WASHINGTON • United States President Barack Obama has moved to block a Chinese company's purchase of German semiconductor equipment-maker Aixtron by rejecting the inclusion of Aixtron's US business in the deal.
The US Treasury Department said a review by the Committee on Foreign Investment in the United States (CFIUS) - chaired by Mr Obama - found that the risks posed by the deal were too great as it could place sensitive technology with potential military applications in Chinese hands.
"CFIUS and the President assess that the transaction poses a risk to the national security of the United States that cannot be resolved through mitigation," the Treasury said in a statement.
It added that publicly traded Aixtron's expertise in technology for making advanced compound semiconductors - used for LED lighting, lasers and solar cells - also has military applications.
Washington does not want to see such technology end up in the hands of the Chinese government-backed firm Grand Chip Investment, which wants to buy Aixtron. The Treasury statement on Friday said the CFIUS panel was not opposed to foreign investment and was focused on only national security issues.

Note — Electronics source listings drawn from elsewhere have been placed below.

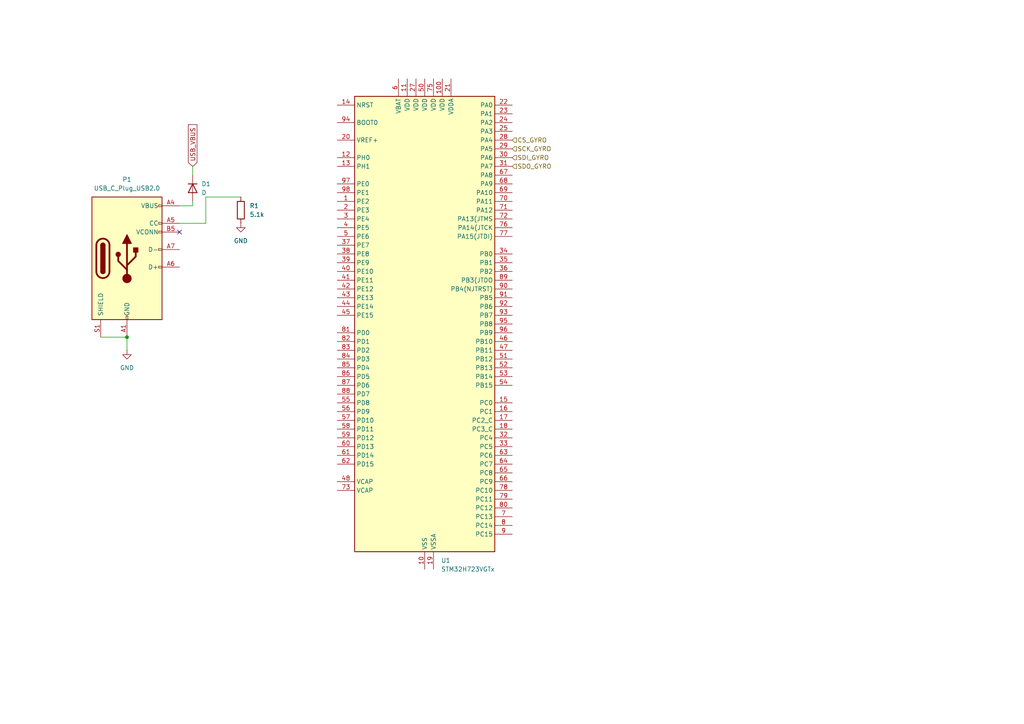
<source format=kicad_sch>
(kicad_sch
	(version 20231120)
	(generator "eeschema")
	(generator_version "8.0")
	(uuid "b799251a-18e5-4987-85f0-166f2a6242bc")
	(paper "A4")
	
	(junction
		(at 36.83 97.79)
		(diameter 0)
		(color 0 0 0 0)
		(uuid "44e3d4a8-8bac-48a3-b482-298089fb8bcf")
	)
	(no_connect
		(at 52.07 67.31)
		(uuid "aa300534-38f3-48d9-9f6a-39678437fda3")
	)
	(wire
		(pts
			(xy 36.83 97.79) (xy 36.83 101.6)
		)
		(stroke
			(width 0)
			(type default)
		)
		(uuid "04fe944a-976a-497c-8630-f2e67123c230")
	)
	(wire
		(pts
			(xy 59.69 57.15) (xy 59.69 64.77)
		)
		(stroke
			(width 0)
			(type default)
		)
		(uuid "284097ee-48ba-4fe8-8323-f41e15bfb29c")
	)
	(wire
		(pts
			(xy 59.69 57.15) (xy 69.85 57.15)
		)
		(stroke
			(width 0)
			(type default)
		)
		(uuid "296514cc-c2af-45a7-8d72-6ae666a22da4")
	)
	(wire
		(pts
			(xy 29.21 97.79) (xy 36.83 97.79)
		)
		(stroke
			(width 0)
			(type default)
		)
		(uuid "34d34ea2-8fcb-4831-8d99-157020d0249c")
	)
	(wire
		(pts
			(xy 55.88 58.42) (xy 55.88 59.69)
		)
		(stroke
			(width 0)
			(type default)
		)
		(uuid "374d1834-5bb0-4a7a-942a-4c1656678028")
	)
	(wire
		(pts
			(xy 59.69 64.77) (xy 52.07 64.77)
		)
		(stroke
			(width 0)
			(type default)
		)
		(uuid "eaa38f34-b5ad-440d-a67d-907e7f7e9a92")
	)
	(wire
		(pts
			(xy 52.07 59.69) (xy 55.88 59.69)
		)
		(stroke
			(width 0)
			(type default)
		)
		(uuid "f7ccec38-57b2-439a-9680-d5d321e25a57")
	)
	(wire
		(pts
			(xy 55.88 50.8) (xy 55.88 48.26)
		)
		(stroke
			(width 0)
			(type default)
		)
		(uuid "fe6ac68e-4a92-4c51-9b4e-365d43d511db")
	)
	(global_label "USB_VBUS"
		(shape input)
		(at 55.88 48.26 90)
		(fields_autoplaced yes)
		(effects
			(font
				(size 1.27 1.27)
			)
			(justify left)
		)
		(uuid "73ab0a12-155e-4504-a064-b347b52f3b98")
		(property "Intersheetrefs" "${INTERSHEET_REFS}"
			(at 55.88 35.5986 90)
			(effects
				(font
					(size 1.27 1.27)
				)
				(justify left)
				(hide yes)
			)
		)
	)
	(hierarchical_label "SDO_GYRO"
		(shape input)
		(at 148.59 48.26 0)
		(fields_autoplaced yes)
		(effects
			(font
				(size 1.27 1.27)
			)
			(justify left)
		)
		(uuid "107c94d0-0bcb-41de-a0d6-482caf8b15e1")
	)
	(hierarchical_label "SDI_GYRO"
		(shape input)
		(at 148.59 45.72 0)
		(fields_autoplaced yes)
		(effects
			(font
				(size 1.27 1.27)
			)
			(justify left)
		)
		(uuid "597502d4-8e3f-4031-bd3a-820cb54dbb3b")
	)
	(hierarchical_label "SCK_GYRO"
		(shape input)
		(at 148.59 43.18 0)
		(fields_autoplaced yes)
		(effects
			(font
				(size 1.27 1.27)
			)
			(justify left)
		)
		(uuid "7fd1fa47-f188-44bd-9a28-7cef25191214")
	)
	(hierarchical_label "CS_GYRO"
		(shape input)
		(at 148.59 40.64 0)
		(fields_autoplaced yes)
		(effects
			(font
				(size 1.27 1.27)
			)
			(justify left)
		)
		(uuid "d80e913e-e3d9-48f2-8e71-0b6abd72e4f7")
	)
	(symbol
		(lib_id "power:GND")
		(at 36.83 101.6 0)
		(unit 1)
		(exclude_from_sim no)
		(in_bom yes)
		(on_board yes)
		(dnp no)
		(fields_autoplaced yes)
		(uuid "22d6ec0e-7cdb-458e-986d-873448ab20cc")
		(property "Reference" "#PWR07"
			(at 36.83 107.95 0)
			(effects
				(font
					(size 1.27 1.27)
				)
				(hide yes)
			)
		)
		(property "Value" "GND"
			(at 36.83 106.68 0)
			(effects
				(font
					(size 1.27 1.27)
				)
			)
		)
		(property "Footprint" ""
			(at 36.83 101.6 0)
			(effects
				(font
					(size 1.27 1.27)
				)
				(hide yes)
			)
		)
		(property "Datasheet" ""
			(at 36.83 101.6 0)
			(effects
				(font
					(size 1.27 1.27)
				)
				(hide yes)
			)
		)
		(property "Description" "Power symbol creates a global label with name \"GND\" , ground"
			(at 36.83 101.6 0)
			(effects
				(font
					(size 1.27 1.27)
				)
				(hide yes)
			)
		)
		(pin "1"
			(uuid "e5b72d46-e0db-41ce-b1e1-72931bea72c6")
		)
		(instances
			(project ""
				(path "/880cd2ad-ee8a-45d0-bf92-2f93a861aac0/cb1b5cf1-a55c-42cc-b365-bf5ffcf1d58e"
					(reference "#PWR07")
					(unit 1)
				)
			)
		)
	)
	(symbol
		(lib_id "power:GND")
		(at 69.85 64.77 0)
		(unit 1)
		(exclude_from_sim no)
		(in_bom yes)
		(on_board yes)
		(dnp no)
		(fields_autoplaced yes)
		(uuid "472e3299-7959-4fb4-9eec-1d9246b4da2d")
		(property "Reference" "#PWR08"
			(at 69.85 71.12 0)
			(effects
				(font
					(size 1.27 1.27)
				)
				(hide yes)
			)
		)
		(property "Value" "GND"
			(at 69.85 69.85 0)
			(effects
				(font
					(size 1.27 1.27)
				)
			)
		)
		(property "Footprint" ""
			(at 69.85 64.77 0)
			(effects
				(font
					(size 1.27 1.27)
				)
				(hide yes)
			)
		)
		(property "Datasheet" ""
			(at 69.85 64.77 0)
			(effects
				(font
					(size 1.27 1.27)
				)
				(hide yes)
			)
		)
		(property "Description" "Power symbol creates a global label with name \"GND\" , ground"
			(at 69.85 64.77 0)
			(effects
				(font
					(size 1.27 1.27)
				)
				(hide yes)
			)
		)
		(pin "1"
			(uuid "ee7c3be7-0276-4f12-9c7b-b6cafbeb3642")
		)
		(instances
			(project "NDXPCOMPUTER"
				(path "/880cd2ad-ee8a-45d0-bf92-2f93a861aac0/cb1b5cf1-a55c-42cc-b365-bf5ffcf1d58e"
					(reference "#PWR08")
					(unit 1)
				)
			)
		)
	)
	(symbol
		(lib_id "MCU_ST_STM32H7:STM32H723VGTx")
		(at 123.19 93.98 0)
		(unit 1)
		(exclude_from_sim no)
		(in_bom yes)
		(on_board yes)
		(dnp no)
		(fields_autoplaced yes)
		(uuid "57684b87-b241-4ee4-9daa-613c03dbce66")
		(property "Reference" "U1"
			(at 127.9241 162.56 0)
			(effects
				(font
					(size 1.27 1.27)
				)
				(justify left)
			)
		)
		(property "Value" "STM32H723VGTx"
			(at 127.9241 165.1 0)
			(effects
				(font
					(size 1.27 1.27)
				)
				(justify left)
			)
		)
		(property "Footprint" "Package_QFP:LQFP-100_14x14mm_P0.5mm"
			(at 102.87 160.02 0)
			(effects
				(font
					(size 1.27 1.27)
				)
				(justify right)
				(hide yes)
			)
		)
		(property "Datasheet" "https://www.st.com/resource/en/datasheet/stm32h723vg.pdf"
			(at 123.19 93.98 0)
			(effects
				(font
					(size 1.27 1.27)
				)
				(hide yes)
			)
		)
		(property "Description" "STMicroelectronics Arm Cortex-M7 MCU, 1024KB flash, 564KB RAM, 550 MHz, 1.71-3.6V, 82 GPIO, LQFP100"
			(at 123.19 93.98 0)
			(effects
				(font
					(size 1.27 1.27)
				)
				(hide yes)
			)
		)
		(pin "16"
			(uuid "ee67ede5-959a-4b6e-a4a6-9bddbb2fdcb6")
		)
		(pin "12"
			(uuid "93336621-7299-46a0-b11f-66b4da20f0ef")
		)
		(pin "13"
			(uuid "7b60870b-eb98-435f-b5ad-9f64c42f82b2")
		)
		(pin "29"
			(uuid "eb12eaf3-78ed-43b4-99dc-2678dd395ac9")
		)
		(pin "3"
			(uuid "a03dcfd6-54b9-4dca-981e-42b0ae83cc12")
		)
		(pin "26"
			(uuid "c5aed3a9-4e27-4e81-a625-81cd45559b01")
		)
		(pin "20"
			(uuid "883848bd-0be0-4c96-ad61-730faa9eec94")
		)
		(pin "38"
			(uuid "36d234e0-e07f-420b-b4f3-f0187949849d")
		)
		(pin "39"
			(uuid "1bc7c959-2de6-4c1b-8f79-f323730f965b")
		)
		(pin "43"
			(uuid "42d3ddab-e048-4d7d-a78a-b18fc2bdf032")
		)
		(pin "44"
			(uuid "7476f519-b1a8-45a8-8213-ca2c152e55b5")
		)
		(pin "19"
			(uuid "58b506eb-7e00-4f13-af9d-030896b1641f")
		)
		(pin "2"
			(uuid "bd844385-714d-48c2-a065-9e2d29a25b5a")
		)
		(pin "47"
			(uuid "3b05343a-68a9-4019-9cdf-8ed001d1c059")
		)
		(pin "48"
			(uuid "710b2f74-6915-442c-acf2-4526a19277dd")
		)
		(pin "24"
			(uuid "0018cf4a-fcfc-4548-9d64-de0c79e6e666")
		)
		(pin "30"
			(uuid "8540cd14-de6e-4f24-a465-3b62823a8cb3")
		)
		(pin "31"
			(uuid "a8594ce9-56ed-42d0-9cb2-f8f56ad29a98")
		)
		(pin "27"
			(uuid "a159918f-d2d0-4431-851f-08d1ea3c320d")
		)
		(pin "28"
			(uuid "d13c8a8a-d14e-4abc-b14d-98e0e94bd6b4")
		)
		(pin "98"
			(uuid "ddb02585-85d9-4875-bd9f-671396d58861")
		)
		(pin "99"
			(uuid "111f9708-7976-49a9-9d8b-1ebac5bafec1")
		)
		(pin "32"
			(uuid "12af72f2-4d96-4e01-9600-dd0d382f8868")
		)
		(pin "33"
			(uuid "816038c1-6a36-427a-97f9-c06f0b94011e")
		)
		(pin "92"
			(uuid "bc7a0dfc-db41-4ded-b045-29ce85d09824")
		)
		(pin "93"
			(uuid "eb7a5484-bea0-42ce-a7ec-66c36fd934ec")
		)
		(pin "94"
			(uuid "42aa86c6-83da-45d0-9374-6c53624549a4")
		)
		(pin "95"
			(uuid "50c8aab5-905b-4d17-bec0-4fb78a04fff8")
		)
		(pin "96"
			(uuid "3e505861-460d-4e4c-b271-01e7ef849064")
		)
		(pin "97"
			(uuid "c9f6fa13-e99b-4fcd-91ff-9368d671def7")
		)
		(pin "11"
			(uuid "adf83fb3-394f-4e29-808e-bf8e7fe77a9f")
		)
		(pin "52"
			(uuid "9a5c0a9d-3492-4c3e-b4bc-469ae1dd4ff5")
		)
		(pin "53"
			(uuid "7d1fe4ed-4fd9-4381-89a4-3d003b0a6ec8")
		)
		(pin "54"
			(uuid "bcd4cd89-eebf-4dab-ad2e-c172684cc495")
		)
		(pin "55"
			(uuid "a1fe0ade-a474-4787-95d0-475f1375be95")
		)
		(pin "56"
			(uuid "04df1659-1b4b-4e38-99bb-299458691043")
		)
		(pin "57"
			(uuid "9ec74866-19d8-4bd3-8d1a-fc3f3646d029")
		)
		(pin "58"
			(uuid "eb25dd06-85c0-4eaf-ab4d-c501d144d720")
		)
		(pin "59"
			(uuid "ad67ec93-d1a7-4c8d-b38a-fe8cc1528f51")
		)
		(pin "6"
			(uuid "dfab25ad-cf0d-4f5a-8332-98503ee251d9")
		)
		(pin "60"
			(uuid "0fad3ef2-6dfe-48ce-a13e-c066d2959feb")
		)
		(pin "61"
			(uuid "19496480-080f-4908-a51d-d19bef8083cf")
		)
		(pin "62"
			(uuid "f4845a41-3038-4140-837c-d0fe2d76daa9")
		)
		(pin "63"
			(uuid "19e27330-f996-439a-84f6-68981ccffa46")
		)
		(pin "64"
			(uuid "54a74353-ed7e-4001-8e5f-8282795e50cd")
		)
		(pin "65"
			(uuid "34721994-b084-46c7-8c81-163c061f96da")
		)
		(pin "66"
			(uuid "67d45923-e696-4bfb-aa7b-ac6679ffb1d3")
		)
		(pin "67"
			(uuid "d1997d6a-d2f9-4141-b42c-2996739bc065")
		)
		(pin "7"
			(uuid "01d034a4-2a69-47dd-aeba-662afa0f33ec")
		)
		(pin "70"
			(uuid "8e9d6ffb-61bb-416e-9dc9-f73531699924")
		)
		(pin "71"
			(uuid "1283999e-79a7-41f9-b8c4-2419ee7be469")
		)
		(pin "72"
			(uuid "dcd36a3c-9c4f-4191-8d4c-4f9a5bf4ce67")
		)
		(pin "73"
			(uuid "8d943555-1d11-4377-b2ba-1b6c98b1b691")
		)
		(pin "74"
			(uuid "9d18ca20-cf08-427b-974d-3555868c8c90")
		)
		(pin "75"
			(uuid "a9af04c3-a496-441a-ae8c-5954eba2c48a")
		)
		(pin "76"
			(uuid "182c3690-be0a-45dc-a344-4b42d99ad4c3")
		)
		(pin "77"
			(uuid "2fc477dd-6765-4c1f-adf0-40f0966c3656")
		)
		(pin "78"
			(uuid "03fdc137-fb2d-47e6-b232-d10be1203f2b")
		)
		(pin "79"
			(uuid "b8cbf272-17f6-4a24-897e-43d1e0330023")
		)
		(pin "8"
			(uuid "2a2c0998-4273-4e8e-9317-f45889088c30")
		)
		(pin "80"
			(uuid "9980abd9-db82-449e-accf-153ef69595db")
		)
		(pin "81"
			(uuid "28065fa7-4f52-4f12-8141-ac6f9c32e4fe")
		)
		(pin "82"
			(uuid "146ee9d6-2b9d-4db3-90fe-1356fd13c5f6")
		)
		(pin "83"
			(uuid "5ac98d48-c86c-46c7-a913-5b083829db2a")
		)
		(pin "84"
			(uuid "5f279e4c-d99f-4fe2-8539-58f2306df910")
		)
		(pin "85"
			(uuid "671b728e-464b-4c70-b38b-c240b53a27b1")
		)
		(pin "86"
			(uuid "ca39bb1b-8bba-49cc-b8d5-fae9726db159")
		)
		(pin "87"
			(uuid "46d21862-2787-4f23-8d88-79b274c4f251")
		)
		(pin "88"
			(uuid "5de73fde-ef26-47c2-b948-464bdb3d95c1")
		)
		(pin "89"
			(uuid "f3148a50-f120-4b20-ab1c-b0f4389849be")
		)
		(pin "9"
			(uuid "7729f301-2b98-406a-a3a5-5f24f37bd6ca")
		)
		(pin "90"
			(uuid "8ee06c44-8e34-46fb-b965-1cd62d440880")
		)
		(pin "91"
			(uuid "e4064f90-25e5-4323-bacb-d0dad3109fbe")
		)
		(pin "17"
			(uuid "c7abe8a9-b6e3-46eb-8136-66d45d351330")
		)
		(pin "18"
			(uuid "c203ce3f-7d03-4f50-9de4-02186f2b2be4")
		)
		(pin "23"
			(uuid "3df75645-def2-4675-83a2-08148007eb11")
		)
		(pin "34"
			(uuid "950fff9b-04c1-4050-81b8-84385240bedc")
		)
		(pin "35"
			(uuid "c24bd2e5-753f-4fb4-a8cc-810e53c33d92")
		)
		(pin "45"
			(uuid "f9f25e83-1c65-44ee-b84c-c46e77d04cd9")
		)
		(pin "46"
			(uuid "feef3357-93bd-4a26-b1fb-a82b56d4345f")
		)
		(pin "100"
			(uuid "8a8a54ca-99c3-4b5f-912b-6cac850d9d7f")
		)
		(pin "14"
			(uuid "318670f3-40e3-4fab-953e-b0a372fa42e5")
		)
		(pin "41"
			(uuid "93f2cd84-7410-4567-911b-283d996a8992")
		)
		(pin "42"
			(uuid "1fb99642-0d1b-4f78-860f-e1fdba69cf2e")
		)
		(pin "10"
			(uuid "ef7c8039-5f8e-4c46-8401-cb1acbdc4a78")
		)
		(pin "25"
			(uuid "4dba87f1-e303-41aa-b07b-23ca20374215")
		)
		(pin "49"
			(uuid "c1dfd322-f66a-44ef-b416-d6763e39fac3")
		)
		(pin "5"
			(uuid "d6035eda-95b0-4600-9d49-731dc536aad3")
		)
		(pin "36"
			(uuid "4158c48b-b2d6-4508-ae35-7c5a5c651c71")
		)
		(pin "37"
			(uuid "c8148fba-d7ab-44cf-a27c-43f74dc1426b")
		)
		(pin "50"
			(uuid "1043cc67-b2d5-47c9-aeb3-27cabf93651d")
		)
		(pin "51"
			(uuid "c97d17c6-a879-45c3-8fe9-0bc3fc69abaa")
		)
		(pin "4"
			(uuid "e9279cdf-c06b-409a-be03-69fb3b693f35")
		)
		(pin "40"
			(uuid "f960efd2-7e37-496f-96d3-0443a1c54657")
		)
		(pin "68"
			(uuid "f416cc46-53a2-496c-b40f-ceabded2ac97")
		)
		(pin "69"
			(uuid "f3a9321f-6453-4c5a-934e-a570e23a6adf")
		)
		(pin "22"
			(uuid "99f9d8aa-1be5-4d4d-bffb-dec38e305eae")
		)
		(pin "1"
			(uuid "9e701bd2-416d-48fe-b1da-a744fe993b46")
		)
		(pin "21"
			(uuid "bfb2ec29-a066-4b18-affd-5d22011971a3")
		)
		(pin "15"
			(uuid "617e5d88-e497-4260-ba2a-f4fc5e13d476")
		)
		(instances
			(project ""
				(path "/880cd2ad-ee8a-45d0-bf92-2f93a861aac0/cb1b5cf1-a55c-42cc-b365-bf5ffcf1d58e"
					(reference "U1")
					(unit 1)
				)
			)
		)
	)
	(symbol
		(lib_id "Device:D")
		(at 55.88 54.61 270)
		(unit 1)
		(exclude_from_sim no)
		(in_bom yes)
		(on_board yes)
		(dnp no)
		(fields_autoplaced yes)
		(uuid "86877979-044e-4078-badc-351d614ed031")
		(property "Reference" "D1"
			(at 58.42 53.3399 90)
			(effects
				(font
					(size 1.27 1.27)
				)
				(justify left)
			)
		)
		(property "Value" "D"
			(at 58.42 55.8799 90)
			(effects
				(font
					(size 1.27 1.27)
				)
				(justify left)
			)
		)
		(property "Footprint" ""
			(at 55.88 54.61 0)
			(effects
				(font
					(size 1.27 1.27)
				)
				(hide yes)
			)
		)
		(property "Datasheet" "~"
			(at 55.88 54.61 0)
			(effects
				(font
					(size 1.27 1.27)
				)
				(hide yes)
			)
		)
		(property "Description" "Diode"
			(at 55.88 54.61 0)
			(effects
				(font
					(size 1.27 1.27)
				)
				(hide yes)
			)
		)
		(property "Sim.Device" "D"
			(at 55.88 54.61 0)
			(effects
				(font
					(size 1.27 1.27)
				)
				(hide yes)
			)
		)
		(property "Sim.Pins" "1=K 2=A"
			(at 55.88 54.61 0)
			(effects
				(font
					(size 1.27 1.27)
				)
				(hide yes)
			)
		)
		(pin "2"
			(uuid "1e6749c8-41e7-4365-9864-a8da408ebf1c")
		)
		(pin "1"
			(uuid "988b3c6e-62a4-4a3c-b587-16c50e8a8a0d")
		)
		(instances
			(project ""
				(path "/880cd2ad-ee8a-45d0-bf92-2f93a861aac0/cb1b5cf1-a55c-42cc-b365-bf5ffcf1d58e"
					(reference "D1")
					(unit 1)
				)
			)
		)
	)
	(symbol
		(lib_id "Device:R")
		(at 69.85 60.96 180)
		(unit 1)
		(exclude_from_sim no)
		(in_bom yes)
		(on_board yes)
		(dnp no)
		(fields_autoplaced yes)
		(uuid "8ed1e692-091b-4e25-8267-69dd41385c0b")
		(property "Reference" "R1"
			(at 72.39 59.6899 0)
			(effects
				(font
					(size 1.27 1.27)
				)
				(justify right)
			)
		)
		(property "Value" "5.1k"
			(at 72.39 62.2299 0)
			(effects
				(font
					(size 1.27 1.27)
				)
				(justify right)
			)
		)
		(property "Footprint" ""
			(at 71.628 60.96 90)
			(effects
				(font
					(size 1.27 1.27)
				)
				(hide yes)
			)
		)
		(property "Datasheet" "~"
			(at 69.85 60.96 0)
			(effects
				(font
					(size 1.27 1.27)
				)
				(hide yes)
			)
		)
		(property "Description" "Resistor"
			(at 69.85 60.96 0)
			(effects
				(font
					(size 1.27 1.27)
				)
				(hide yes)
			)
		)
		(pin "2"
			(uuid "cd6f2f87-0447-4e56-92b1-1a3bd66f32c7")
		)
		(pin "1"
			(uuid "a12d0c9f-9144-499f-8c7c-f26459be52fb")
		)
		(instances
			(project ""
				(path "/880cd2ad-ee8a-45d0-bf92-2f93a861aac0/cb1b5cf1-a55c-42cc-b365-bf5ffcf1d58e"
					(reference "R1")
					(unit 1)
				)
			)
		)
	)
	(symbol
		(lib_id "Connector:USB_C_Plug_USB2.0")
		(at 36.83 74.93 0)
		(unit 1)
		(exclude_from_sim no)
		(in_bom yes)
		(on_board yes)
		(dnp no)
		(fields_autoplaced yes)
		(uuid "f9024643-fcdd-47c6-a7a2-28dab23c1640")
		(property "Reference" "P1"
			(at 36.83 52.07 0)
			(effects
				(font
					(size 1.27 1.27)
				)
			)
		)
		(property "Value" "USB_C_Plug_USB2.0"
			(at 36.83 54.61 0)
			(effects
				(font
					(size 1.27 1.27)
				)
			)
		)
		(property "Footprint" "Connector_USB:USB_C_Receptacle_GCT_USB4105-xx-A_16P_TopMnt_Horizontal"
			(at 40.64 74.93 0)
			(effects
				(font
					(size 1.27 1.27)
				)
				(hide yes)
			)
		)
		(property "Datasheet" "https://www.usb.org/sites/default/files/documents/usb_type-c.zip"
			(at 40.64 74.93 0)
			(effects
				(font
					(size 1.27 1.27)
				)
				(hide yes)
			)
		)
		(property "Description" "USB 2.0-only Type-C Plug connector"
			(at 36.83 74.93 0)
			(effects
				(font
					(size 1.27 1.27)
				)
				(hide yes)
			)
		)
		(pin "A5"
			(uuid "41fa0fae-73fd-42fa-9358-aa38b9285466")
		)
		(pin "A9"
			(uuid "9ce292c6-6237-4670-b6a4-2930a27deb96")
		)
		(pin "A12"
			(uuid "4bbbe872-8af6-40a7-acbb-577ebcc9b83c")
		)
		(pin "B4"
			(uuid "099d3485-f998-40b7-98c2-b1d0f92090bb")
		)
		(pin "B5"
			(uuid "48905eb5-fe1d-458b-8740-81c34c800f5c")
		)
		(pin "B9"
			(uuid "0a04425c-8fa4-4188-ae76-6412c460aeec")
		)
		(pin "S1"
			(uuid "2f6a3dc3-05f0-4a2f-be9b-3a6e8f346404")
		)
		(pin "A4"
			(uuid "346dca16-778e-4f46-91e2-63905411e1a8")
		)
		(pin "B1"
			(uuid "ea6c996c-d7c1-4b03-aee6-e974756a18ac")
		)
		(pin "B12"
			(uuid "e656540a-f68d-4a34-b130-0e33c8f9e76f")
		)
		(pin "A6"
			(uuid "d951ac7d-df16-4801-a627-13927f4287de")
		)
		(pin "A1"
			(uuid "5a860678-b655-4c45-bbe1-a81e2df1d12e")
		)
		(pin "A7"
			(uuid "b8350743-f2b9-4514-9e81-844c626035a7")
		)
		(instances
			(project ""
				(path "/880cd2ad-ee8a-45d0-bf92-2f93a861aac0/cb1b5cf1-a55c-42cc-b365-bf5ffcf1d58e"
					(reference "P1")
					(unit 1)
				)
			)
		)
	)
)

</source>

In October, the German government withdrew its initial approval for the €670 million (S$1 billion) takeover after the US raised concerns. Citing German intelligence sources, Handelsblatt daily reported that the US had expressed fears China could use Aixtron technology to bolster its nuclear programme.
After receiving the information, the German government said on Oct 24 that it planned to take another look at the deal.
The US Treasury on Friday said Grand Chip is a German firm expressly set up for the deal and is "ultimately owned by investors in China, some of whom have Chinese government ownership".
It added that the deal would be financed by a unit of China IC Industry Investment Fund, a Chinese government-supported industrial investment fund designed to support China's integrated circuit industry.
The Treasury statement did not say what military application of the German company's technology US officials were concerned about.
Aixtron's specialty is a technology for depositing thin layers of atoms on semiconductor wafers that are used in electronic devices and systems that produce, control and convert light. It is popularly used in making solar cells.
Chinese Foreign Ministry spokesman Geng Shuang on Friday warned against any interference in the deal. "This acquisition... is a normal business activity," he said.
There was no immediate reaction from Aixtron or Grand Chip.